Ultimatum du dîner
Elle a dit cela en plaçant des pommes de terre dans son assiette, comme si me renvoyer était un ajout.
« Maintenant que ton mari n’est plus avec nous, pleure-le, fais tes valises et ne reviens pas », a dit ma belle-fille au dîner.
Mon fils a juste souri et hoché la tête.
« Quoi qu’il en soit, cette maison n’a jamais vraiment été la vôtre. »
Je n’y ai pas fait d’objection. Je me suis excusé sans dire un mot. Plus tard, quand la vaisselle était sèche et que les lumières s’éteignaient, je me tenais dans le couloir et je laissais le silence me dire quoi faire.
La salle à manger semblait différente sans Noël. La table d’acajou sur laquelle tant de repas de famille étaient pris semblait soudain trop grande, trop vide, même lorsque nous étions là tous les trois. Je n’arrêtais pas de regarder sa chaise, m’attendant à ce doux sourire et à cette paix qui le suivaient. Il n’y a pas longtemps que nous l’avons enterré. Le chagrin me serrait la poitrine et rendait chaque respiration lourde.
« Passe les pommes de terre », dit Romy d’une voix si aiguë qu’elle toucha le verre. Elle n’avait jamais été chaleureuse avec moi, mais aujourd’hui, il y avait quelque chose de plus froid dans ses paroles.
Wade, mon fils d’une quarantaine d’années, était assis entre nous comme un juge qui a déjà choisi son camp. Il m’a à peine regardé. Le garçon qui avait rampé sur mes genoux après une mauvaise nuit de sommeil jugeait maintenant les conversations comme des factures – ce qu’il fallait faire, ce qu’il devait payer, ce qu’il écrivait.
« Le service était magnifique », ai-je dit. « Ton père serait ravi de voir combien de personnes sont venues. »
Romy posa sa fourchette avec précision. “Ouais, eh bien, c’est de ça qu’il faut parler, Myrtle. Maintenant que Noël est parti, cette maison est trop grande pour que tu puisses la supporter seule.
« Trop ? » J’ai cligné des yeux. « J’entretiens cette maison depuis plus de trente ans. Je connais chaque grincement de la planche et chaque tapotement persistant.

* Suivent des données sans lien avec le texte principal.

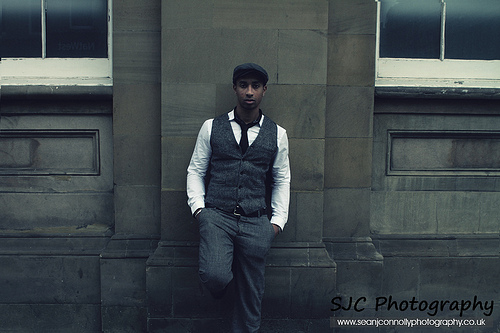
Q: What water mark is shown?
A: SJC Photography.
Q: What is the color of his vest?
A: Grey.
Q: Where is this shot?
A: Street.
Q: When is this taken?
A: Daytime.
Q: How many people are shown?
A: 1.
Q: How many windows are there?
A: 2.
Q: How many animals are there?
A: 0.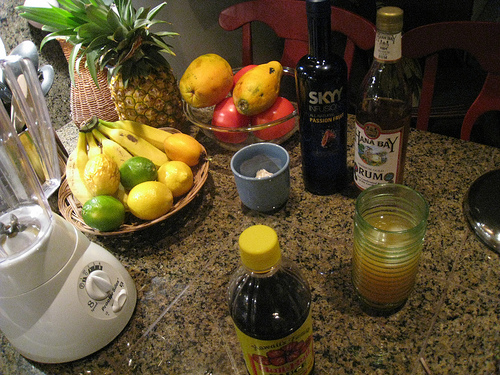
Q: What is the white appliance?
A: A blender.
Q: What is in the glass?
A: Orange juice.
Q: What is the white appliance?
A: Blender.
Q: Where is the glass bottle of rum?
A: On table.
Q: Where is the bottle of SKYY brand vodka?
A: Next to the bottle of rum.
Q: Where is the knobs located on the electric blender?
A: On the front.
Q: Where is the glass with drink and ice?
A: On table.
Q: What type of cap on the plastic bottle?
A: Plastic cap.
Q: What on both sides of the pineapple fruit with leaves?
A: Bunch of fruits.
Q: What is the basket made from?
A: Brown straw.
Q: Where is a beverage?
A: In a glass.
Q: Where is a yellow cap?
A: On the bottle.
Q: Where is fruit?
A: In a bowl.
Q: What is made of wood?
A: The chairs.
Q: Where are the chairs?
A: Next to the table.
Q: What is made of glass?
A: Fruit bowl.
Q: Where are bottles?
A: On the table.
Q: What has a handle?
A: Blender.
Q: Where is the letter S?
A: On the bottle.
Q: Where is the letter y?
A: On the bottle.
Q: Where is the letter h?
A: On the bottle.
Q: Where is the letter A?
A: On the bottle.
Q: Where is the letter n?
A: On the bottle.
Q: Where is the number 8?
A: On the blender.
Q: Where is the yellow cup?
A: On the bottle.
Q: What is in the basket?
A: Fruit.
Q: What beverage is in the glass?
A: Orange juice.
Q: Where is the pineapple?
A: Behind the bowl.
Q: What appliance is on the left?
A: Blender.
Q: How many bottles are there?
A: 2.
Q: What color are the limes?
A: Green.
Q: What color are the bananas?
A: Yellow.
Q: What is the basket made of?
A: Wicker.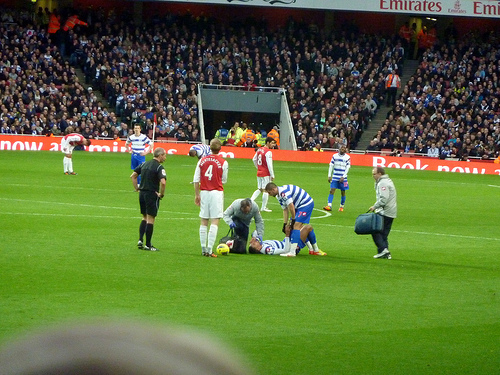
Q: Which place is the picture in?
A: It is at the field.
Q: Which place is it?
A: It is a field.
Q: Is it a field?
A: Yes, it is a field.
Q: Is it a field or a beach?
A: It is a field.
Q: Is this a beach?
A: No, it is a field.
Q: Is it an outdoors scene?
A: Yes, it is outdoors.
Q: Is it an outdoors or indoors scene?
A: It is outdoors.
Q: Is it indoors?
A: No, it is outdoors.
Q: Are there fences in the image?
A: No, there are no fences.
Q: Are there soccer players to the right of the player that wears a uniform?
A: Yes, there is a soccer player to the right of the player.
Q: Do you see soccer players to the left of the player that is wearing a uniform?
A: No, the soccer player is to the right of the player.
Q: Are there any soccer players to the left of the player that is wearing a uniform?
A: No, the soccer player is to the right of the player.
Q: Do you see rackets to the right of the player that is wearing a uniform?
A: No, there is a soccer player to the right of the player.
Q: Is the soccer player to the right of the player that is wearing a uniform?
A: Yes, the soccer player is to the right of the player.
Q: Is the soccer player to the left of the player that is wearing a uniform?
A: No, the soccer player is to the right of the player.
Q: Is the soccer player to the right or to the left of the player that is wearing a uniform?
A: The soccer player is to the right of the player.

« C’est de cela qu’il s’agit », a-t-elle dit, et son agréable masque a glissé. « On ne rajeunit pas, et entretenir un endroit comme celui-ci coûte cher. Tu devrais déménager dans un endroit plus approprié.
Le mot « en mouvement » a frappé comme un coup. « C’est ma maison. Noël et moi avons construit notre vie ici. Wade a grandi ici.

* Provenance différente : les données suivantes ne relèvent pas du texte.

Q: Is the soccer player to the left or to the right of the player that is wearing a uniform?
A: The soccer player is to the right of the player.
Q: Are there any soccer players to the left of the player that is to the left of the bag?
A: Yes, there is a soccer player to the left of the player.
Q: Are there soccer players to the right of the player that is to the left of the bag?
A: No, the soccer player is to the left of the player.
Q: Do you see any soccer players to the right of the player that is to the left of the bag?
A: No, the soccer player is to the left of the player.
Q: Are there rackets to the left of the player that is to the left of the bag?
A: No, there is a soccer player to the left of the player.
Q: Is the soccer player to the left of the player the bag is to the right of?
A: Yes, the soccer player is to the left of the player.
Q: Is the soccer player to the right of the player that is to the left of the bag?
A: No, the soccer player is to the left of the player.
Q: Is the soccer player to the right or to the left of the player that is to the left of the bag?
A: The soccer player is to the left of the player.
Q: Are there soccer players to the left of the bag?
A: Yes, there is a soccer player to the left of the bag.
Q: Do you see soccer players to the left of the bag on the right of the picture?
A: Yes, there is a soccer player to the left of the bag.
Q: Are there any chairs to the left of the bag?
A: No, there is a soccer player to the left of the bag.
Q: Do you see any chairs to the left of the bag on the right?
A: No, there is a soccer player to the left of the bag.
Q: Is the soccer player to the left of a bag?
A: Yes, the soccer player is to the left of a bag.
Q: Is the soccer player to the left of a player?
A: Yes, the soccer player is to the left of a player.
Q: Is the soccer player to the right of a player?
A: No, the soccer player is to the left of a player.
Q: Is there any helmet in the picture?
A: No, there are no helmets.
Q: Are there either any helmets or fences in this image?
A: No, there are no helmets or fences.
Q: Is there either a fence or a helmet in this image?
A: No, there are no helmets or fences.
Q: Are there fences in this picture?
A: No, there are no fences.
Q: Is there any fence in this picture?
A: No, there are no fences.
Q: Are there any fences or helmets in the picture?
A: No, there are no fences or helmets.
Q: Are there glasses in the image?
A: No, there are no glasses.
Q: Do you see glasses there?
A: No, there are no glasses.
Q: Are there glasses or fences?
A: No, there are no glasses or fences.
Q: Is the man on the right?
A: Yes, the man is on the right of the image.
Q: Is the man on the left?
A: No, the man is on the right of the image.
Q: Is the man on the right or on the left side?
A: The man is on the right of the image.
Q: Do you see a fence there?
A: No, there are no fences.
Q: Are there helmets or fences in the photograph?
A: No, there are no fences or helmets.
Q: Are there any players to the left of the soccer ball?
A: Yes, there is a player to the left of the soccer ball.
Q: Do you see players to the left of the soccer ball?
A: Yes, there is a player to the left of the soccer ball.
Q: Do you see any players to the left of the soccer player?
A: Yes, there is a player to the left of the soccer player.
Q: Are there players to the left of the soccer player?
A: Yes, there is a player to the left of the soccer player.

« Maman, » marmonna Wade, « Romy a raison. L’entretien lui-même est écrasant.
« Je ne suis pas impuissant », dis-je, entendant l’enrouement dans ma propre voix. « Chaque pièce cache une partie de notre vie. »

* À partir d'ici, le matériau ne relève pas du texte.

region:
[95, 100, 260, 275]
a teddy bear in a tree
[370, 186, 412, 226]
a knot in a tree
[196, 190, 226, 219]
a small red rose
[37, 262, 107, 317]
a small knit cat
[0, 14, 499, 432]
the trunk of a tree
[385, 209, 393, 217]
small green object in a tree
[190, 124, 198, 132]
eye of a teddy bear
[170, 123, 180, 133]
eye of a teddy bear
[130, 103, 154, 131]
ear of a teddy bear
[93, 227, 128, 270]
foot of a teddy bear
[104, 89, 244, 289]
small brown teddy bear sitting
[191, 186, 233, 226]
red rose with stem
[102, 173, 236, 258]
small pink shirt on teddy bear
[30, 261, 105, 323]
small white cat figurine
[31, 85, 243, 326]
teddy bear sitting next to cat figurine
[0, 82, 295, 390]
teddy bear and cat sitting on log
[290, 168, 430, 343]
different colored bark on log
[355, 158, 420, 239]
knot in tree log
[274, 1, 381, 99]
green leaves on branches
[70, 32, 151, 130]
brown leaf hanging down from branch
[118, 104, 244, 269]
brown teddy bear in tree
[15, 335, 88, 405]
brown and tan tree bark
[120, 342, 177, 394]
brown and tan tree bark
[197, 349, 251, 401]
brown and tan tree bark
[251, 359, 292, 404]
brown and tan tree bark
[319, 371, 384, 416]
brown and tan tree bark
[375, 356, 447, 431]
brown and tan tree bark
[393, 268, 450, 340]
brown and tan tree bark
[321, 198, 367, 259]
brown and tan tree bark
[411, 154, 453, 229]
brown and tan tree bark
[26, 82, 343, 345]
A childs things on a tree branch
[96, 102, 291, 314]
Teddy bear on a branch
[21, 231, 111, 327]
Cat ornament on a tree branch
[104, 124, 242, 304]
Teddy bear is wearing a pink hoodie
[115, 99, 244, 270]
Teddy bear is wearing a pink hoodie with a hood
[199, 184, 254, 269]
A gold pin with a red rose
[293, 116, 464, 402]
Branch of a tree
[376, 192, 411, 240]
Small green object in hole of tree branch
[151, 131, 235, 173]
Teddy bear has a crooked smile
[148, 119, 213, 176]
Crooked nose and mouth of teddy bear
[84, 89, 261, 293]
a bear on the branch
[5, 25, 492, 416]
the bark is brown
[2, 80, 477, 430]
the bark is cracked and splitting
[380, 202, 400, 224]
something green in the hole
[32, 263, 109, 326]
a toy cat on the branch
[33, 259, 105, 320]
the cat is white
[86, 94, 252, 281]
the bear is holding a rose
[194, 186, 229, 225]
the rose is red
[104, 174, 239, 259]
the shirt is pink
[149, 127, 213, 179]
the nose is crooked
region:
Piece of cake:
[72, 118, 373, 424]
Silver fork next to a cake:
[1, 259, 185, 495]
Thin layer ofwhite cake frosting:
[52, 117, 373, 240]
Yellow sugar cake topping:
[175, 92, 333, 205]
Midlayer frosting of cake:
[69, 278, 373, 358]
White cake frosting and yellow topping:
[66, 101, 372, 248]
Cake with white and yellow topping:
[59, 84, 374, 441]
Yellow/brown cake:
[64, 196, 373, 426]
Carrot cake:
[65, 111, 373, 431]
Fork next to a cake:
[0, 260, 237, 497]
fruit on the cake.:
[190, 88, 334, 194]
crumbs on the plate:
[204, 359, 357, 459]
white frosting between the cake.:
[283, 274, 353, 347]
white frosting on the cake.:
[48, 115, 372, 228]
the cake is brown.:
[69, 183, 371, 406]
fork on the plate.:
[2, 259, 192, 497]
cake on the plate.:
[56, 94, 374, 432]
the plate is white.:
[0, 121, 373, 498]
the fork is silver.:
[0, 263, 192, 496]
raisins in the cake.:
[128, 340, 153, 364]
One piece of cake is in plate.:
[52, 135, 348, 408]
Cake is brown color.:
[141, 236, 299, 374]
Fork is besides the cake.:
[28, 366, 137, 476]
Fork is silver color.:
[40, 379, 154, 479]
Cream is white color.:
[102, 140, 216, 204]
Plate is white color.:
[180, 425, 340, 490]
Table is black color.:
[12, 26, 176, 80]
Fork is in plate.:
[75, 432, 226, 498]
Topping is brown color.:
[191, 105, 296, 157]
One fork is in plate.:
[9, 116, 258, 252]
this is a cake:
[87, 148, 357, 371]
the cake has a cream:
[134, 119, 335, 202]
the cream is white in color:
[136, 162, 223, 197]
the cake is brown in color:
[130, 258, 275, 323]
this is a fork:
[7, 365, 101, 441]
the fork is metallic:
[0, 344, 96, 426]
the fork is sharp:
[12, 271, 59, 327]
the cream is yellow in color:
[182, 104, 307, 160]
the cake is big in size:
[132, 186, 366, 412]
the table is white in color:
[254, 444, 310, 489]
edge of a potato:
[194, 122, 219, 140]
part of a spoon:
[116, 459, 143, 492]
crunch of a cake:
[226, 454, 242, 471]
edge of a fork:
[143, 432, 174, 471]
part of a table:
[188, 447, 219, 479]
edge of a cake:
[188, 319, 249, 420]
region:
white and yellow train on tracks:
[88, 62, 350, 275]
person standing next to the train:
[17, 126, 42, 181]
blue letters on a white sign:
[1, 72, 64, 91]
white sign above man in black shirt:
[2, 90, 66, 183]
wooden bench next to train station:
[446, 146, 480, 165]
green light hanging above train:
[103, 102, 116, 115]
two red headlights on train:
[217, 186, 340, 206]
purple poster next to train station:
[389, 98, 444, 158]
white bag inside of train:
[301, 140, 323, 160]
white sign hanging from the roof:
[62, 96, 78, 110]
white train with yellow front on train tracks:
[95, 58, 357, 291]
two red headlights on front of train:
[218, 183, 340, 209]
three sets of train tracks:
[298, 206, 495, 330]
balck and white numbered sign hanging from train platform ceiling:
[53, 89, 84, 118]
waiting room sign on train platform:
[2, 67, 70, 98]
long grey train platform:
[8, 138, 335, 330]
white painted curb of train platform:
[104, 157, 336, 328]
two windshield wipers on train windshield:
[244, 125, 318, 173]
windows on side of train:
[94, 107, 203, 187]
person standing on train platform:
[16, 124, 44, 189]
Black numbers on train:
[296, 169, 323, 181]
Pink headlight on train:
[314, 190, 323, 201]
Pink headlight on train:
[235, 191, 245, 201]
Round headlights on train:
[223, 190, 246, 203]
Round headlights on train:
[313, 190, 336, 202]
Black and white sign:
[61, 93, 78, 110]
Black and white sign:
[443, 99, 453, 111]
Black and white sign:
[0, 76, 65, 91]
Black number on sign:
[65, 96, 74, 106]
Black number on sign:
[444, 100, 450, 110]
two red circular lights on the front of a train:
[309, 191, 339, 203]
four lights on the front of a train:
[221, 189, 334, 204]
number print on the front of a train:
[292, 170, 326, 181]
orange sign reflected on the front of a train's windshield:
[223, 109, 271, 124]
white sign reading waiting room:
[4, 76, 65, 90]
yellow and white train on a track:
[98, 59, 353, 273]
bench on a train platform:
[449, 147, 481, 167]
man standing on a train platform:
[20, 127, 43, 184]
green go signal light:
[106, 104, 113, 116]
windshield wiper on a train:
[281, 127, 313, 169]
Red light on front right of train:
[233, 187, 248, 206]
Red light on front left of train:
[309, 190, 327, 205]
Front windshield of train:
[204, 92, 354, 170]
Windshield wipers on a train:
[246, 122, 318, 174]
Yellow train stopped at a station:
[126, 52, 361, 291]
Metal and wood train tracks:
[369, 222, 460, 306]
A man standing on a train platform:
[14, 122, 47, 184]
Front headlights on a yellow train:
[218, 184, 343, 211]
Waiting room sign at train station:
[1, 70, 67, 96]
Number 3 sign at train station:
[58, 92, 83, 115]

« Les souvenirs ne paieront pas les factures d’électricité ou les impôts fonciers », a répondu Romy. « Soyons pratiques. »
« Que proposez-vous exactement ? » – ai-je demandé.
« Une de ces belles maisons de retraite », dit-elle, comme si elle faisait l’aumône. “Les classes. Les gens de votre âge. Mieux que de se promener dans cette grande coquille vide.
Je me tournai vers Wade. « Pensez-vous que je devrais vendre la maison dans laquelle vous avez grandi ? »
« C’est logique », a-t-il dit en baissant les yeux. « Et pour être honnête, Romy et moi avons besoin d’espace. Nous pensons à agrandir notre famille. Cette maison a du potentiel.
C’est donc l’architecture qui les intéressait.
« Maintenant que la tristesse est là, dit Romy quand la peinture fut partie, traversez le deuil, faites vos valises et ne revenez pas. Cette maison n’a jamais vraiment été la vôtre.
Wade leva les yeux, le doute dans les yeux, puis il hocha rapidement la tête. « Elle a raison, maman. C’était la maison de mon père, et maintenant c’est la mienne. Vous étiez le seul à y vivre.
Je vis juste dedans. Comme si le mariage et une vie passée en soins étaient un long changement de soins.
« Je vois », dis-je, surpris par la certitude de ma propre voix. « J’ai besoin d’un peu de temps pour… »
« Deux semaines », interrompit Romy. « Tout ce que vous avez à faire est de trouver un appartement et d’organiser un déménagement. »
Deux semaines pour démanteler la vie.